I'm encountering a NUL (ASCII 0) data error while attempting to read data from a tab-separated (TSV) GZIP file stored in Google Cloud Storage (GCS) and load it into BigQuery using the GCSToBigQueryOperator in Apache Airflow. It seems that the presence of NUL characters in the file is causing issues during the load process.

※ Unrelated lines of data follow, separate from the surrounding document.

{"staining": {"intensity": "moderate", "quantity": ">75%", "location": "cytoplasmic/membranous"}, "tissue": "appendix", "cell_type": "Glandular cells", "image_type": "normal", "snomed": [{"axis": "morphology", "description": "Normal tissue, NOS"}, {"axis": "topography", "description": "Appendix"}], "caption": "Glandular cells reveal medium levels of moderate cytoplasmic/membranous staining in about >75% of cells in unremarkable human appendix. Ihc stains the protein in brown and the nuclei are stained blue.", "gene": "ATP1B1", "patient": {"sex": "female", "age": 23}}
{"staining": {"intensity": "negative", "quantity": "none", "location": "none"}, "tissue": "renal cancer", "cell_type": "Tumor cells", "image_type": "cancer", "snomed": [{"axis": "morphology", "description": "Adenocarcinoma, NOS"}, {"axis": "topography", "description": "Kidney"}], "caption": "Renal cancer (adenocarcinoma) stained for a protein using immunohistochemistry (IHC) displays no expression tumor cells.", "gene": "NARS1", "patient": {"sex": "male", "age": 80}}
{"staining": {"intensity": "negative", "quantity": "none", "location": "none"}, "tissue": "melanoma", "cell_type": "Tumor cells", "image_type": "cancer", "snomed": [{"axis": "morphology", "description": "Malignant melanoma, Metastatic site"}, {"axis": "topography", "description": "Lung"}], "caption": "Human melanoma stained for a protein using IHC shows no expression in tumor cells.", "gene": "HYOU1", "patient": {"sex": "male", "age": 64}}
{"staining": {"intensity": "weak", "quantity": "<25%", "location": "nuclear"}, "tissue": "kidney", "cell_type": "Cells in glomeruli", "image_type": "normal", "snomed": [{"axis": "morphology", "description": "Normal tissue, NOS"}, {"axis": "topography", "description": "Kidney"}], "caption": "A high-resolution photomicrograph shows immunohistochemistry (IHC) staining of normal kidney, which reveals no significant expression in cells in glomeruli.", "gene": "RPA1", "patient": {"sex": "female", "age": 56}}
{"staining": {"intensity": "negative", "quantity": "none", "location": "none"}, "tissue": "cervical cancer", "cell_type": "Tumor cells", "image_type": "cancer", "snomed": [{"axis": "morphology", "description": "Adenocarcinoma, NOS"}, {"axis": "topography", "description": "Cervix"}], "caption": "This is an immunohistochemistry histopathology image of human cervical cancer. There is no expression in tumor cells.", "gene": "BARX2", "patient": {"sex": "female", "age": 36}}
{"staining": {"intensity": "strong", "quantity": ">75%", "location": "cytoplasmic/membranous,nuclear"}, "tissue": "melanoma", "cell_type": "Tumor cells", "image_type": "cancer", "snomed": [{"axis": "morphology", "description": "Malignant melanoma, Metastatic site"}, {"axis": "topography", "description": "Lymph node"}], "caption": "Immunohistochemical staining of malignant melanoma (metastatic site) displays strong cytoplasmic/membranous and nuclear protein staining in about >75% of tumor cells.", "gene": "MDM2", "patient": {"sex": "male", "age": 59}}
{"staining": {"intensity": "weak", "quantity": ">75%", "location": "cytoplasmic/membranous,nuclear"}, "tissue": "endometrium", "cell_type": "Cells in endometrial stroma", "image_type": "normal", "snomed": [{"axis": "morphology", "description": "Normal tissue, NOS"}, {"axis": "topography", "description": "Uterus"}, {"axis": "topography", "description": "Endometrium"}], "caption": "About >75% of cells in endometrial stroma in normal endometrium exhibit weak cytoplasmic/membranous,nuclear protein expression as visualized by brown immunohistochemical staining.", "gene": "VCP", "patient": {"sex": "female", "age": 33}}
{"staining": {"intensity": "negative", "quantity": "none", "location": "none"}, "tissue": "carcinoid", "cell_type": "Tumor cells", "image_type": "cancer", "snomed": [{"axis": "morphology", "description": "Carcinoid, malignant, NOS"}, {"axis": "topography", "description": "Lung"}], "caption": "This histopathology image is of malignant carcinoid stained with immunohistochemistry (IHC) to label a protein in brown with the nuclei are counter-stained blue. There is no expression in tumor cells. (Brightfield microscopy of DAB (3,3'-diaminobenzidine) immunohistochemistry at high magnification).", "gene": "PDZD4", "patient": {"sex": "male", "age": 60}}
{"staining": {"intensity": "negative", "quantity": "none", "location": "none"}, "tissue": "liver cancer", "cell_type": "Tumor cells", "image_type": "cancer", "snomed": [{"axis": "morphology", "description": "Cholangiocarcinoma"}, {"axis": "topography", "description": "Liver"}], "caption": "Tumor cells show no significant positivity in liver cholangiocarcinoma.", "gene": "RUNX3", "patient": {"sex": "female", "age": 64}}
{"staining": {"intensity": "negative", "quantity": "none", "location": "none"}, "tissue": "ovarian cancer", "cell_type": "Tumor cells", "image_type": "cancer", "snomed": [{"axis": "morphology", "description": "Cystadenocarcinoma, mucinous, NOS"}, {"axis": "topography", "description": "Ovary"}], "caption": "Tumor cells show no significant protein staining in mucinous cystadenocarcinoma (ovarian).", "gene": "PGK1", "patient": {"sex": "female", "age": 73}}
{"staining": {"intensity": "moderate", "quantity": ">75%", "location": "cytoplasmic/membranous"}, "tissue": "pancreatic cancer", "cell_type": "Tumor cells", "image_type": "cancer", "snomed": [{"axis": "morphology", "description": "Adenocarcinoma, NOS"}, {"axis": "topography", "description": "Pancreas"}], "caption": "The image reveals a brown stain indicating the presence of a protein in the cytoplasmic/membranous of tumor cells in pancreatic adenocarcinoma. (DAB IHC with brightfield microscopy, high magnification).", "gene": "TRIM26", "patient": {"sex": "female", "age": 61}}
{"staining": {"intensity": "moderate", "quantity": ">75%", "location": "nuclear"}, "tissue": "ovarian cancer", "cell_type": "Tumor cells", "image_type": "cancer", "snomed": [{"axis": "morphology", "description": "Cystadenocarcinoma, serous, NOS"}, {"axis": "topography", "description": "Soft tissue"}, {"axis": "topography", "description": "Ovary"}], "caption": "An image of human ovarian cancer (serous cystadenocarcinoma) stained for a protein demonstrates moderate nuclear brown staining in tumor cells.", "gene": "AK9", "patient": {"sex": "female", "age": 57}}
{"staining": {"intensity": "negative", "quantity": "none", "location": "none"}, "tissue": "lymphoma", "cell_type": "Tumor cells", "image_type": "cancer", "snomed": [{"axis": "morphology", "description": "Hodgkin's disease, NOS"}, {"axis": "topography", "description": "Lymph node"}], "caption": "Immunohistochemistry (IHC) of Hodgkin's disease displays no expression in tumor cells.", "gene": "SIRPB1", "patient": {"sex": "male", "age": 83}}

How can I address this error and successfully load the data into BigQuery?
code:
task= GCSToBigQueryOperator(
task_id='task',
bucket=bucket_name,
source_objects=[
'places/dt=2024-01-01/*'
],
destination_project_dataset_table=f'dataset.tablename',
source_format="csv",
write_disposition='WRITE_TRUNCATE',
autodetect=True,
quote_character="",
field_delimiter="\t",
encoding="UTF-8",
allow_jagged_rows=True,
ignore_unknown_values=True,
allow_quoted_newlines=True,
skip_leading_rows=1, # If your TSV has a header row
dag=dag
)
Error:
Error while reading data, error message: Bad character (ASCII 0) encountered.;
line_number: 611503 byte_offset_to_start_of_line: 181596443 column_index: 0
column_name: "fsq_id" column_type: STRING value: "Atakum\000" File:
gs://bucket_name/places/dt=2024-03-24/places_tr.tsv.gz